Too many have simply refused to believe expert opinions, instead listening to fringe voices on the internet or being duped by lies or misinformation spreading on social media like wildfire. As a result, America will likely face no “second wave” in the fall because our first wave has never ended.

Throughout this crisis Local 655 has been focused on our partners, many of whom are working in grocery stores or workplaces that cannot close because they are deemed “essential.” Whether you are a cashier at one of our grocery stores, or a plant worker at Holten Meat, your job is considered too critical to let you stay home.

PUSHING FOR HAZARD PAYPushing for hazard pay

In the early days of this pandemic we focused on expanding health benefits to cover the costs associated with this disease, and we focused on protective equipment and work policies. We moved quickly to encourage and convince our employers to install protective barriers where possible and provide masks and sanitary supplies.

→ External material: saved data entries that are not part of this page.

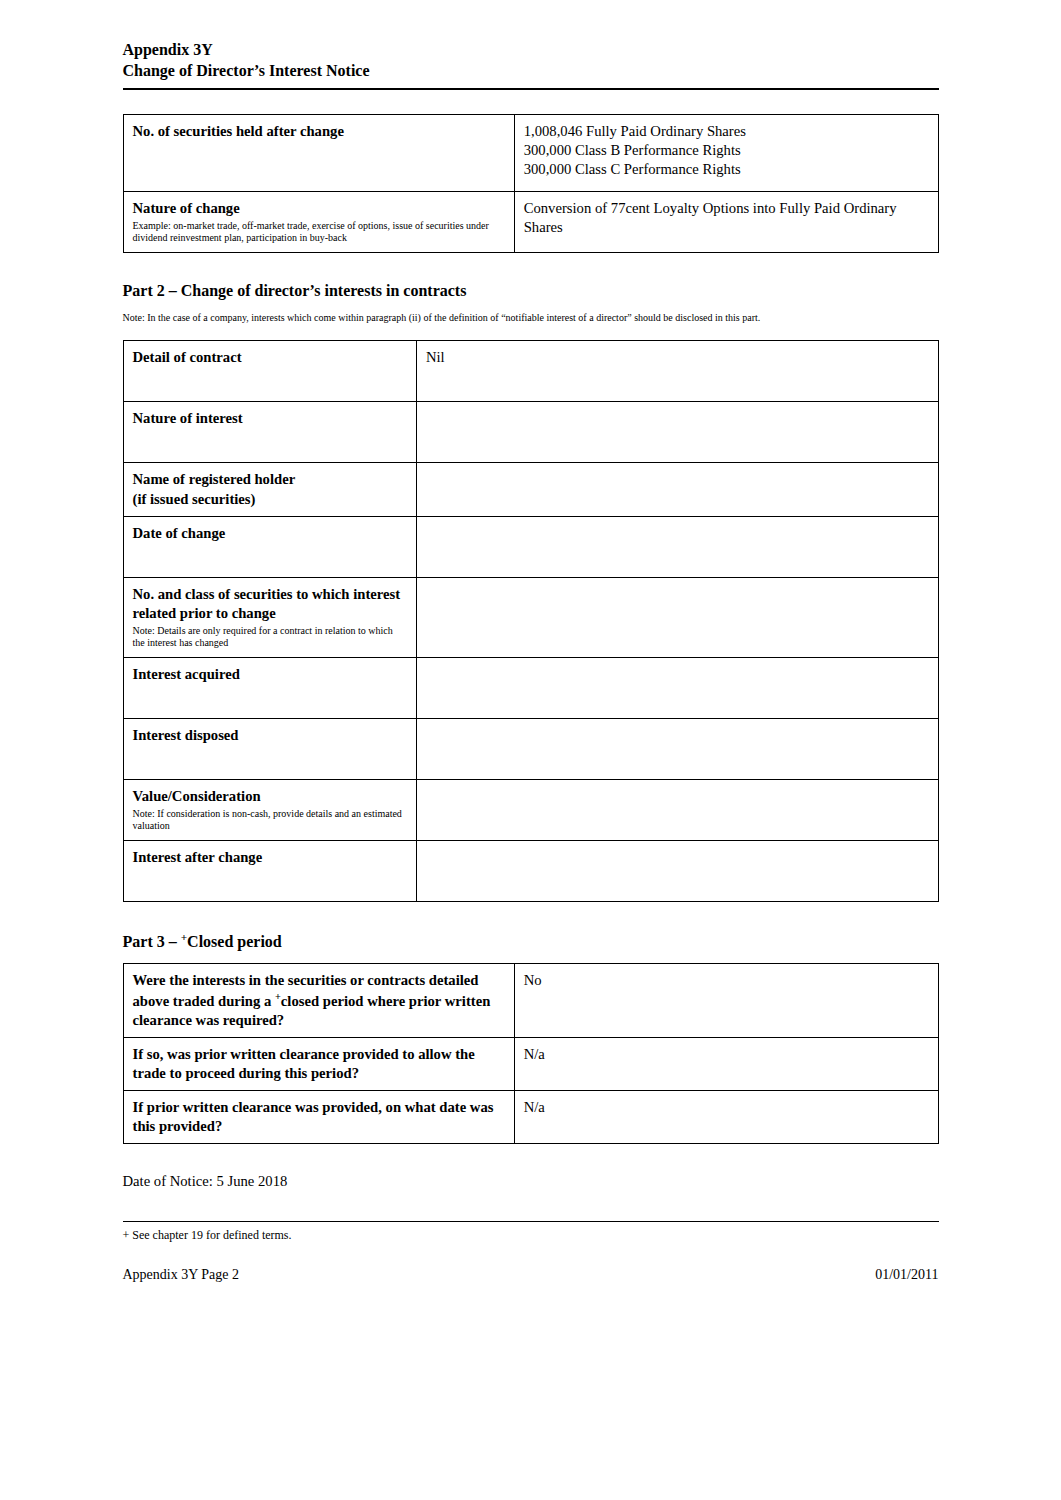Appendix 3Y
Change of Director’s Interest Notice
| No. of securities held after change | 1,008,046 Fully Paid Ordinary Shares 300,000 Class B Performance Rights 300,000 Class C Performance Rights |
| Nature of change Example: on-market trade, off-market trade, exercise of options, issue of securities under dividend reinvestment plan, participation in buy-back | Conversion of 77cent Loyalty Options into Fully Paid Ordinary Shares |
Part 2 – Change of director’s interests in contracts
Note: In the case of a company, interests which come within paragraph (ii) of the definition of “notifiable interest of a director” should be disclosed in this part.
| Detail of contract | Nil |
| Nature of interest | |
| Name of registered holder (if issued securities) | |
| Date of change | |
| No. and class of securities to which interest related prior to change Note: Details are only required for a contract in relation to which the interest has changed | |
| Interest acquired | |
| Interest disposed | |
| Value/Consideration Note: If consideration is non-cash, provide details and an estimated valuation | |
| Interest after change | |
Part 3 – +Closed period
| Were the interests in the securities or contracts detailed above traded during a + closed period where prior written clearance was required? | No |
| If so, was prior written clearance provided to allow the trade to proceed during this period? | N/a |
| If prior written clearance was provided, on what date was this provided? | N/a |
Date of Notice: 5 June 2018
+ See chapter 19 for defined terms.
Appendix 3Y Page 2 01/01/2011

As many of those measures remain in place, we are now turning our attention to another critical benefit for our partners: better compensation.

Some of you may know that earlier this week I asked Local Union presidents to join me in signing a letter to Schnucks, Dierbergs and Straubs asking for real hazard pay for their employees. I have also made similar requests of other smaller grocery store operations, as well as for my non-grocery partners across the area.

For months, Congress has failed to take this action themselves in the form of “Hero Pay” checks for millions of workers. We held out hope that your federal government might see the need for this additional pay and take action, but sadly that has proven to not be the case, it appears that a bill that passed the House of Representatives that would have granted essential workers heroes pay of up to $10,000 will never be heard in the Senate. Congress is still struggling to extend unemployment benefits past their current expiration date in a few days and a supposed second stimulus check is looking more and more unlikely.

So, if our federal government won’t act, it’s time for us to find another way to secure you the pay you deserve.

This is why we’ve made a direct appeal to our employers, asking them to acknowledge the incredible work so many of you have done with a pay increase for the duration of this crisis as well as back pay for the work you’ve already done.

It has always been our belief that too many American workers are underpaid and undervalued, and this pandemic has done nothing but highlight that problem. It turns out that “essential” or “frontline” workers are not the CEOs who can work from their comfortable homes. It turns out that in order to keep the country afloat what we truly need are folks working in our grocery stores, gas stations, food processing facilities  and hospitals.

These are the men and women who keep our communities truly functioning. Without these men and women, YOU, food supplies break down, illness and injuries cease to get treatment, and our communities tip toward something truly frightening.

As of this writing, I can’t say for certain if our employers will meet this moment and provide you with the compensation you deserve. I also can’t say how long this crisis will last, or how long it will affect your job.

We know there’s still a long way to go. We know there’s a lot of unknowns on the path in front of us. What we also know is that we are here, every day, to fight for our partners. You’ve all risen to this moment to serve the public, and we won’t ever stop trying to follow your example by serving you.